* **DIRECTIONS FOR THIS TASK**
Below are some records; output exactly the lines from the line with "thumb tip: (137, 171)" to the line with "pinky tip: (158, 249)", both ends kept, and nothing more.

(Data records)

*-*-*

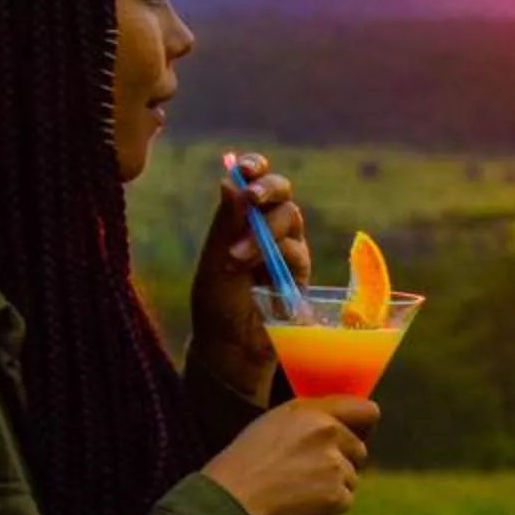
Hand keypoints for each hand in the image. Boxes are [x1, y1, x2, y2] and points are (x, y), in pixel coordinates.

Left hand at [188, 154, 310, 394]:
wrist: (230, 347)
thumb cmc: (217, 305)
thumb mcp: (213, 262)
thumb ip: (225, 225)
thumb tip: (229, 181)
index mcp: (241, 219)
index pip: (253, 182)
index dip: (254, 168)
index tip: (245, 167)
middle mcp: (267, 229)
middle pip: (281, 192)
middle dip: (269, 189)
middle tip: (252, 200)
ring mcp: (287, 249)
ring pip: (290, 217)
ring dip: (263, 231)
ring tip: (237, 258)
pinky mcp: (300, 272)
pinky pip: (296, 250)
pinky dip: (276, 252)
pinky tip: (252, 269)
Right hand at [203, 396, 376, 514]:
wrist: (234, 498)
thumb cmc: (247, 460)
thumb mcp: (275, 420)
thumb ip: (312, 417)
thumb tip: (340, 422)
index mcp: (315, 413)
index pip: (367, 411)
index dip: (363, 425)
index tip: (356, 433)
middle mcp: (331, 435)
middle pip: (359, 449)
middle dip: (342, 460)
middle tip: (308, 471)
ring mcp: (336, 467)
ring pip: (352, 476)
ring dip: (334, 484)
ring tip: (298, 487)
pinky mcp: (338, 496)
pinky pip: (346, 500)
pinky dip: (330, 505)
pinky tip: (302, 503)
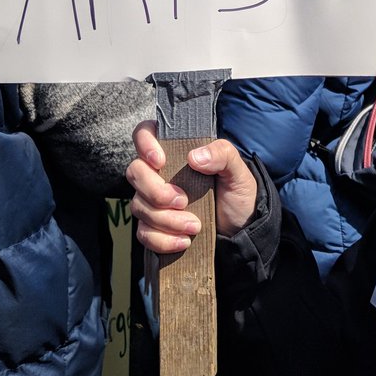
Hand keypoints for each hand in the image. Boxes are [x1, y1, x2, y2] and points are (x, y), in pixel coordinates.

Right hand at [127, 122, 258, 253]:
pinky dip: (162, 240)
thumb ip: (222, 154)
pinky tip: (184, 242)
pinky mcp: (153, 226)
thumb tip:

*-*-*

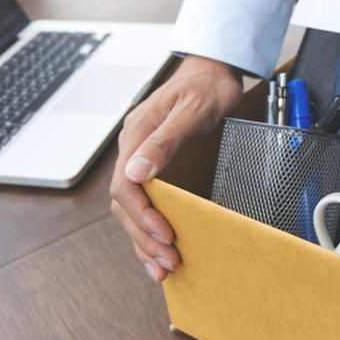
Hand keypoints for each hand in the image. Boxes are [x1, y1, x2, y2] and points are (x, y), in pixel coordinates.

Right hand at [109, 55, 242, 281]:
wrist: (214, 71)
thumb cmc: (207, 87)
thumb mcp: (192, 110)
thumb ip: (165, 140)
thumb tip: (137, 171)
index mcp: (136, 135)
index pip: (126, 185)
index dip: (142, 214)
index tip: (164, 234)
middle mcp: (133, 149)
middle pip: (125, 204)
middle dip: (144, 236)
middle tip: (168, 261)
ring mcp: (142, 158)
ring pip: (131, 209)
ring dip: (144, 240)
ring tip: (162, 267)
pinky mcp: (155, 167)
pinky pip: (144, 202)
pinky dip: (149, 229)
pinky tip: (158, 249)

*-*-*

* **EXERCISE RESULT**
thumb tip: (137, 171)
index mcp: (136, 135)
index pip: (126, 185)
index dip: (142, 214)
index tip: (164, 234)
middle mcp: (133, 149)
middle pip: (125, 204)
middle dip: (144, 236)
middle tip: (168, 261)
ring mcp: (142, 158)
ring pip: (131, 209)
ring dip: (144, 240)
ring tip: (162, 267)
pinky mcp: (155, 167)
pinky pip: (144, 202)
pinky dip: (149, 229)
pinky tip: (158, 249)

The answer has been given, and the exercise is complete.